OBJECTIVE »
Please count how many lines of the records below contain the string "genus". Case counts, so uppercase and lowercase letters are not interchangeable. Reply with the number alone.

____

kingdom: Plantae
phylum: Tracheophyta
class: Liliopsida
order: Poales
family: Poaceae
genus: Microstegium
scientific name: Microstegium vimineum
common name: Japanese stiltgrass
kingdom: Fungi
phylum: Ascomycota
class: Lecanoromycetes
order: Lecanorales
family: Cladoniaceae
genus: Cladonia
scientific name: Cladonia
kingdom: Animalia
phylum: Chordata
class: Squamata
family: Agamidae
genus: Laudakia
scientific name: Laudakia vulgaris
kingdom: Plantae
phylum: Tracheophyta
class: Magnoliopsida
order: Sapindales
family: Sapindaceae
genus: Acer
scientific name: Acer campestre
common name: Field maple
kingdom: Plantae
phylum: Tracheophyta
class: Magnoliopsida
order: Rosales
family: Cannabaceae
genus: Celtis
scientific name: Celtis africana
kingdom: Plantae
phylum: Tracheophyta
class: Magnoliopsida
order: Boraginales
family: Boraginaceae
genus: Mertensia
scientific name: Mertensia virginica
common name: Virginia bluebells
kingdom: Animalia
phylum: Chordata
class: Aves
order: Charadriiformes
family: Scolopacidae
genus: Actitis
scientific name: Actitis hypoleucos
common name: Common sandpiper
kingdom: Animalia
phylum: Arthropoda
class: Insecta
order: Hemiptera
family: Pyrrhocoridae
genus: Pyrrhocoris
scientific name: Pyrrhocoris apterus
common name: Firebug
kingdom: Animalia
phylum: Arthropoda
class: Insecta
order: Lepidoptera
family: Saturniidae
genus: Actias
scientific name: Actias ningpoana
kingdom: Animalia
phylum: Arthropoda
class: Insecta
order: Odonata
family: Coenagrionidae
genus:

____

ANSWER TO THIS PROBLEM »
10